Louis Langrée leads the Mostly Mozart Festival Orchestra
© Steven Pisano for Bachtrack

The dominant emotion of this performance of the Requiem, however, seemed to be rage, not grief; tempos were fast and volumes were often extreme. The chorus for this concert was a group called The Unsung Collective, led by Tyrone Clinton, making an impressive Lincoln Center debut. In movements such as the Dies irae and Rex tremendae, the chorus roared, creating a ferocity of sound with the orchestra that I eventually found wearing. Between this and Langrée’s penchant for brisk tempos, moments of relaxation or contemplation were few and far between. When they did occur – as in the Lacrimosa and Agnus Dei – they instantly became the most memorable parts of the performance.

The vocal soloists were soprano Sunhae Im, mezzo-soprano Daniela Mack, tenor Matthew Swensen and bass Dashon Burton, each impeccably musical and each thoroughly representative of their respective voice types. They were most impressive when singing together, creating both a blend and especially a clarity of counterpoint that was harder to discern in passages using only the larger forces. The movements that featured the vocal quartet, especially the Recordare, added up to more than the sum of their parts.

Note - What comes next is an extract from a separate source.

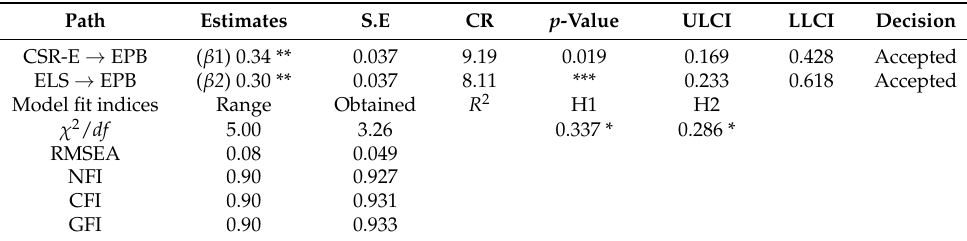
Table 4. The results for hypotheses 1 and 2. Path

A special shout-out is also due to trombone soloist Tom Hutchinson, whose obbligatos in featured sections were masterful.

Louis Langrée and the Mostly Mozart Festival Orchestra
© Steven Pisano for Bachtrack

Langrée and the orchestra’s take on the Symphony no. 40 was both more idiosyncratic and more convincing. Here the quick pace allowed a gestural approach that framed the symphony as a sort of restrained Romanticism, complete with cathartic climaxes and near-triumph over dark forces. (Imagine what you’d get if a conductor who somehow didn’t know the piece thought it was by Beethoven.) Langrée sometimes foregrounded unexpected details, such as a foreboding descending bassoon line in the first movement; in the second and third movements, the orchestra simply leaned into the darker, more aggressive passages, thus de-emphasizing Mozartian elegance in favor of a bleaker vision. Conductor and orchestra – very much inseparable after all these years – mined the finale, especially the development section, for a gripping, satisfying dramatic tension. It’s not often that I want, at the end of a Mozart symphony, for it to not be over yet.